TASK LIST →
**a.** Copy the Webfaction hosting review word for word from "notifications instead of" to "better than mysql.".
**b.** Which DNS record types does the Webfaction hosting review say the in-house panel understands?

# Review - Webfaction shared hosting



## hzr (Mar 10, 2014)

tl;dr this is probably the only shared hosting that i haven't despised. it's been *years* and this is the longest i have ever stayed with a shared host.

great for hosting some small sites, etc. i mostly dump friends' ghost and wordpress and etc installs on it.

webfaction.com

here is a list of pros! i heard the internet likes lists.


users can run persistent processes, own nginx/apache/puma/flask/etc
users can request a port to be reverse-proxied, automatically
SNI is supported by default, for free
dedicated IPv6 address by default for every subdomain, automatically
actually uses *sane* versions of libs/languages, like php 5.5.10
in-house, bespoke panel
this one actually knows what things like SRV, TXT, SPF, AAAA are unlike cPanel
can run rails, python/django/flask/whatever without hating yourself (seriously try doing rails on cPanel)
notifications instead of terrible throttling:
● if you have an absurdly long inefficient slow mysql query, the query itself will be killed after a while and *the system will automatically open a ticket with you* containing details like the full query, run time after kill, etc that you can reply + acknowledge
● same thing for persistent excessive cpu and memory abuse, comes with process details and stuff

dns uses proper nameservers, not the standard ns1/ns2/maybe even on the same ip
mail is supported by a cluster too, not the standard 'mx runs on whatever the cpanel box is'
can use own apache config, can use own php.ini, can use own nginx config, etc
very good postgresql support. better than mysql.

INFORMATION GIVEN →
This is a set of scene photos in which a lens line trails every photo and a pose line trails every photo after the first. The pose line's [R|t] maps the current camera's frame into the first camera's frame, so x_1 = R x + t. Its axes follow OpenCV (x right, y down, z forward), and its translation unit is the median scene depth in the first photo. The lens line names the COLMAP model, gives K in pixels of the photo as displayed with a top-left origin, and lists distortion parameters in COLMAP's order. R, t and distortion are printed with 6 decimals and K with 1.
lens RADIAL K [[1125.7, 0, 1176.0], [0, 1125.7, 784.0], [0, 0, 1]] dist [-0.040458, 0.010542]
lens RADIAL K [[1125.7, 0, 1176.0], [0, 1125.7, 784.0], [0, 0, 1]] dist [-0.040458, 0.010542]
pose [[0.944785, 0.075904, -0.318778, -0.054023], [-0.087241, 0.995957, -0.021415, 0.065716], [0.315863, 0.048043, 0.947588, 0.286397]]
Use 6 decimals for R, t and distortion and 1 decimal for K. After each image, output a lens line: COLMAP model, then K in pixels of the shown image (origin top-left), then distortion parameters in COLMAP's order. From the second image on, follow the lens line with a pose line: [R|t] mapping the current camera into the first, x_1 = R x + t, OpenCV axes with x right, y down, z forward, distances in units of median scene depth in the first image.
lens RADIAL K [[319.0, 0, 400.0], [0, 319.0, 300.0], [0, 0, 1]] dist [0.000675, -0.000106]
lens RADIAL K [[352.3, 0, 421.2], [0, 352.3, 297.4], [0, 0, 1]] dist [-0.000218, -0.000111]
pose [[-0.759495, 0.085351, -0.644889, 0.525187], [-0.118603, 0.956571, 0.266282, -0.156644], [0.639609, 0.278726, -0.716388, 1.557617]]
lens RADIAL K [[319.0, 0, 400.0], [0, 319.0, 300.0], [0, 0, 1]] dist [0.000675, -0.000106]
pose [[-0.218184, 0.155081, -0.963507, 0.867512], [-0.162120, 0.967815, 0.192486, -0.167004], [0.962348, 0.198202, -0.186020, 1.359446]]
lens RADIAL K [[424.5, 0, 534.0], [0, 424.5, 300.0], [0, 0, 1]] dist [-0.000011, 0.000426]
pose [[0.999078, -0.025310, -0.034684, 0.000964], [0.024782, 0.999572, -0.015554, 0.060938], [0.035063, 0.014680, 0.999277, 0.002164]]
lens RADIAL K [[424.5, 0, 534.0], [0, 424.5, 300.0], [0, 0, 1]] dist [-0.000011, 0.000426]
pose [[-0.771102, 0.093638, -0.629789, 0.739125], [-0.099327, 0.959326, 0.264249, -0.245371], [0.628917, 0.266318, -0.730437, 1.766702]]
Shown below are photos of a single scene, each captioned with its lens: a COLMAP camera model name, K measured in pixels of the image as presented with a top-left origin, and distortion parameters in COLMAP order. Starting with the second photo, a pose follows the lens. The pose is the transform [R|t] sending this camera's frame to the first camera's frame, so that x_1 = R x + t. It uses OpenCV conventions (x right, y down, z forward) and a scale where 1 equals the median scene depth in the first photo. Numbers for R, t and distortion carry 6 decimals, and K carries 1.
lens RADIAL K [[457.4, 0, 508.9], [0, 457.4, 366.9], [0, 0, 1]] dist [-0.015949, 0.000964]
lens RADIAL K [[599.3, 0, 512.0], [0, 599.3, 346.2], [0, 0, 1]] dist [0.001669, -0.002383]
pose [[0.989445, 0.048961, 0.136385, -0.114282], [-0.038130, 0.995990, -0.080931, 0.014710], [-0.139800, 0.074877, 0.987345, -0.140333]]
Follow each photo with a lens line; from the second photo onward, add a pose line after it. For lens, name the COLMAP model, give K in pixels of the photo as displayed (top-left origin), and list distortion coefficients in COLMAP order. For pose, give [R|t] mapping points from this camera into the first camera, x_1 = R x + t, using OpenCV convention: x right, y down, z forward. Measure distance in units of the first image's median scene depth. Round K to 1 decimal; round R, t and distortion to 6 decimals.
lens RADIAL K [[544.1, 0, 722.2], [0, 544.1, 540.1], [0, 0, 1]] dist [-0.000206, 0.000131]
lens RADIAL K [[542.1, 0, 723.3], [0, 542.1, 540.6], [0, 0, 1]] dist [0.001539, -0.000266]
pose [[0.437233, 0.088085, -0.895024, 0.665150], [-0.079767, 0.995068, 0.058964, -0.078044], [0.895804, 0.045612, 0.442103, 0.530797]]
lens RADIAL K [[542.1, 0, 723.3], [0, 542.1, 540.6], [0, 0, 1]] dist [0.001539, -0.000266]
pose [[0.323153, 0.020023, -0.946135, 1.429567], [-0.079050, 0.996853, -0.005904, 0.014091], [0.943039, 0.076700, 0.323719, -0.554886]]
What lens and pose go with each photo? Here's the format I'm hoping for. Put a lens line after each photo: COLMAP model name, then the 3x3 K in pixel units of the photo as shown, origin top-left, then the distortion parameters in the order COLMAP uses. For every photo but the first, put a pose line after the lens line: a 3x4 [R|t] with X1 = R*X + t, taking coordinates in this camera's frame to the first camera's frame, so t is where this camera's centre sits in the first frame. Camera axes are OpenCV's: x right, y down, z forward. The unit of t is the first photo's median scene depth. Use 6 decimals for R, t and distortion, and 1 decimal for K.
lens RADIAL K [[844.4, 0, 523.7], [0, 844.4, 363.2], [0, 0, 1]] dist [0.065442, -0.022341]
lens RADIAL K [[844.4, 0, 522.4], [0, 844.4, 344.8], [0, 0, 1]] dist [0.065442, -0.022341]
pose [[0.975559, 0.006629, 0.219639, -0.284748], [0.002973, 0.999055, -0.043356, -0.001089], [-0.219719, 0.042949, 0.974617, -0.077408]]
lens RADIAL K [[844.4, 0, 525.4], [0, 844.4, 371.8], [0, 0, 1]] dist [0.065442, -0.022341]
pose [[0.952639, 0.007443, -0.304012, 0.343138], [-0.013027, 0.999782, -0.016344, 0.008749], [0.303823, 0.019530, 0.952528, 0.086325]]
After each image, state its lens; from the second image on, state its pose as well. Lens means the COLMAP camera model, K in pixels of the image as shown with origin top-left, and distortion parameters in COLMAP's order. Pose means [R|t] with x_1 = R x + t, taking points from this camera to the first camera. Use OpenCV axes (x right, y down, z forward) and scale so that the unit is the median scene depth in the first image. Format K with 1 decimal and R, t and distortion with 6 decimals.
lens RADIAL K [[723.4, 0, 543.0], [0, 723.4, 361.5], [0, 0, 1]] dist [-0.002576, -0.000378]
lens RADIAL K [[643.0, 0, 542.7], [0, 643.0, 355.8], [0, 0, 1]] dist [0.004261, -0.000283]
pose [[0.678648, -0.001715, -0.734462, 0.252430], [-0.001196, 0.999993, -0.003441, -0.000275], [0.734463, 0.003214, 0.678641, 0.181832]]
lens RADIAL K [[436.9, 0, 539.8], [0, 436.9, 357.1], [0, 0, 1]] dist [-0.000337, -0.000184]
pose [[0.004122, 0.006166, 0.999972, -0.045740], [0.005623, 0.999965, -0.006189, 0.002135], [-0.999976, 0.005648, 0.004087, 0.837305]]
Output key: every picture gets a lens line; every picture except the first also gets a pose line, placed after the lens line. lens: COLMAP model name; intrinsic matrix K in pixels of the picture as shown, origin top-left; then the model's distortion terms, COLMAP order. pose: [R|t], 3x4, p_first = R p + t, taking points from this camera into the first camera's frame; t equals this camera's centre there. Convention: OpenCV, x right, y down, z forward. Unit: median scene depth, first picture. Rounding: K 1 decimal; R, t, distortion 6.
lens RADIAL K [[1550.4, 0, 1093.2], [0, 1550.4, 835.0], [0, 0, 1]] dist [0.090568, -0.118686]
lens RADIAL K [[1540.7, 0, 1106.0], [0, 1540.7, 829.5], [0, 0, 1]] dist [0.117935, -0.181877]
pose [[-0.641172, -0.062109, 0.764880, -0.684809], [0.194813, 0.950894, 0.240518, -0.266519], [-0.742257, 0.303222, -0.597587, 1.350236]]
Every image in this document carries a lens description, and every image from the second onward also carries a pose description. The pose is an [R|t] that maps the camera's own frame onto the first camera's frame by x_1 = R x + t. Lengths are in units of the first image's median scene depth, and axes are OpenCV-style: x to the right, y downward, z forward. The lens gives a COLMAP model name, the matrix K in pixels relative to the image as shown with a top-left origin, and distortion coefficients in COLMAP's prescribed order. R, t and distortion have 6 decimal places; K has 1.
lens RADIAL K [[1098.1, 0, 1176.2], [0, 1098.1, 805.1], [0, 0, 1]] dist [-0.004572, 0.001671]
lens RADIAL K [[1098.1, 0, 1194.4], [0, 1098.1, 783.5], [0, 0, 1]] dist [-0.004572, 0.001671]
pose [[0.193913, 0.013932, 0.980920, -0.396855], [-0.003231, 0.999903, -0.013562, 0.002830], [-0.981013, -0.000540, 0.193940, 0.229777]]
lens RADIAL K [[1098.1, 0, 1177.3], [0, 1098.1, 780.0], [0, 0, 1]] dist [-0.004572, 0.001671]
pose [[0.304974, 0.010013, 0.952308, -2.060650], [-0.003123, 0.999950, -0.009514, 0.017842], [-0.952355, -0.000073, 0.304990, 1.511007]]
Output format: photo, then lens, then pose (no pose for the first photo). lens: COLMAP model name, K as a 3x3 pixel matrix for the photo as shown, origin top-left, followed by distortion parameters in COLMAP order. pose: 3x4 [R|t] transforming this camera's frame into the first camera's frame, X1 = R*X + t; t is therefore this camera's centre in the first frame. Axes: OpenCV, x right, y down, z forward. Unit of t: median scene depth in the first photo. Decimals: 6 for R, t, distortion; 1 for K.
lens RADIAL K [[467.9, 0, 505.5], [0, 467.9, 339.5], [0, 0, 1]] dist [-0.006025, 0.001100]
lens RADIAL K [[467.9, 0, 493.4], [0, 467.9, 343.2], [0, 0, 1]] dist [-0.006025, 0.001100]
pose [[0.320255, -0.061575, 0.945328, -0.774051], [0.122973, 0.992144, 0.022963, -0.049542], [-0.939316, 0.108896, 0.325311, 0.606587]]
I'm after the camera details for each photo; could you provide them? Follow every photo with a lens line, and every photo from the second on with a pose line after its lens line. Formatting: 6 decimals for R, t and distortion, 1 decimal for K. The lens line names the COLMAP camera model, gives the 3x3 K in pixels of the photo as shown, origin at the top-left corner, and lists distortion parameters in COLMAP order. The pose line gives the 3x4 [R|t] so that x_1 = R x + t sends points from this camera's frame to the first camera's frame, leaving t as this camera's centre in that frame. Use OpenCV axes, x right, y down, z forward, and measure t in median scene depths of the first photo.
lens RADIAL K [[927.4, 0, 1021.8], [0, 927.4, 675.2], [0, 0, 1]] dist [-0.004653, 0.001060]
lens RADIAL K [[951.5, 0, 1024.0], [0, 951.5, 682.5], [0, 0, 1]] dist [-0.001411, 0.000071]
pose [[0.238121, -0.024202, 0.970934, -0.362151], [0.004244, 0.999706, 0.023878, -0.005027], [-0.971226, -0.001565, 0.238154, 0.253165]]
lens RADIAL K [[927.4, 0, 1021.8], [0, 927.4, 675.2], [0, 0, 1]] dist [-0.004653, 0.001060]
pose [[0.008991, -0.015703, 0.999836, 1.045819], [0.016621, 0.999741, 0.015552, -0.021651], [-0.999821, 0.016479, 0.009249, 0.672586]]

SOLUTION SET →
**a.**
notifications instead of terrible throttling:
● if you have an absurdly long inefficient slow mysql query, the query itself will be killed after a while and *the system will automatically open a ticket with you* containing details like the full query, run time after kill, etc that you can reply + acknowledge
● same thing for persistent excessive cpu and memory abuse, comes with process details and stuff

dns uses proper nameservers, not the standard ns1/ns2/maybe even on the same ip
mail is supported by a cluster too, not the standard 'mx runs on whatever the cpanel box is'
can use own apache config, can use own php.ini, can use own nginx config, etc
very good postgresql support. better than mysql.

**b.** SRV, TXT, SPF, AAAA